* **Supplied data**:
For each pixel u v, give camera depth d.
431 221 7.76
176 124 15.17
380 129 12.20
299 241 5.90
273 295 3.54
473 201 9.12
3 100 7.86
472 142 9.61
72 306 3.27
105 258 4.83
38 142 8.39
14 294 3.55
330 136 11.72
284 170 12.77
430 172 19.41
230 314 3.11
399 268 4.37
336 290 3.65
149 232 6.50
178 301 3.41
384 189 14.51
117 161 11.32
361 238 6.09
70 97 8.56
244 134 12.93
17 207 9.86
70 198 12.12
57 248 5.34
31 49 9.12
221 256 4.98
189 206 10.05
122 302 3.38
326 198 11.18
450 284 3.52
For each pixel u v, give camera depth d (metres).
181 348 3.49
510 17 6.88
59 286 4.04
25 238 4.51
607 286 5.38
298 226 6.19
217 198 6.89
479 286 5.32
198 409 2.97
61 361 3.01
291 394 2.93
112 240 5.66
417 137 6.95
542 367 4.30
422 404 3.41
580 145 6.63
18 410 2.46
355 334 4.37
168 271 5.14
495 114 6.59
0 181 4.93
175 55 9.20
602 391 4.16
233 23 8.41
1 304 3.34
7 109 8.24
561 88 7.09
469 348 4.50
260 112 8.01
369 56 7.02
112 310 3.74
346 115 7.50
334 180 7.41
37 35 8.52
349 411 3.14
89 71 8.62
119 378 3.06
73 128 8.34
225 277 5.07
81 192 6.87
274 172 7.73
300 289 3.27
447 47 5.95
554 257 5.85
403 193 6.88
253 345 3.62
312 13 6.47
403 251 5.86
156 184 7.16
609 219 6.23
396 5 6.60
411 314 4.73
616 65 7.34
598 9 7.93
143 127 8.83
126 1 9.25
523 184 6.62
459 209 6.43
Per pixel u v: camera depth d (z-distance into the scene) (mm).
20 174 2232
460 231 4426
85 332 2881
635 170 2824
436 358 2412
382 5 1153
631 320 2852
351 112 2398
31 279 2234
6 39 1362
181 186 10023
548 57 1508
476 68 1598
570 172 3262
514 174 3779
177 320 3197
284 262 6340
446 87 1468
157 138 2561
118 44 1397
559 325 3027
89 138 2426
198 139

* **Exercise objective**: In the records above, copy exactly the lines from the one that contains "336 290 3.65" through the last, and nothing else.

* **Response**:
336 290 3.65
149 232 6.50
178 301 3.41
384 189 14.51
117 161 11.32
361 238 6.09
70 97 8.56
244 134 12.93
17 207 9.86
70 198 12.12
57 248 5.34
31 49 9.12
221 256 4.98
189 206 10.05
122 302 3.38
326 198 11.18
450 284 3.52
For each pixel u v, give camera depth d (metres).
181 348 3.49
510 17 6.88
59 286 4.04
25 238 4.51
607 286 5.38
298 226 6.19
217 198 6.89
479 286 5.32
198 409 2.97
61 361 3.01
291 394 2.93
112 240 5.66
417 137 6.95
542 367 4.30
422 404 3.41
580 145 6.63
18 410 2.46
355 334 4.37
168 271 5.14
495 114 6.59
0 181 4.93
175 55 9.20
602 391 4.16
233 23 8.41
1 304 3.34
7 109 8.24
561 88 7.09
469 348 4.50
260 112 8.01
369 56 7.02
112 310 3.74
346 115 7.50
334 180 7.41
37 35 8.52
349 411 3.14
89 71 8.62
119 378 3.06
73 128 8.34
225 277 5.07
81 192 6.87
274 172 7.73
300 289 3.27
447 47 5.95
554 257 5.85
403 193 6.88
253 345 3.62
312 13 6.47
403 251 5.86
156 184 7.16
609 219 6.23
396 5 6.60
411 314 4.73
616 65 7.34
598 9 7.93
143 127 8.83
126 1 9.25
523 184 6.62
459 209 6.43
Per pixel u v: camera depth d (z-distance into the scene) (mm).
20 174 2232
460 231 4426
85 332 2881
635 170 2824
436 358 2412
382 5 1153
631 320 2852
351 112 2398
31 279 2234
6 39 1362
181 186 10023
548 57 1508
476 68 1598
570 172 3262
514 174 3779
177 320 3197
284 262 6340
446 87 1468
157 138 2561
118 44 1397
559 325 3027
89 138 2426
198 139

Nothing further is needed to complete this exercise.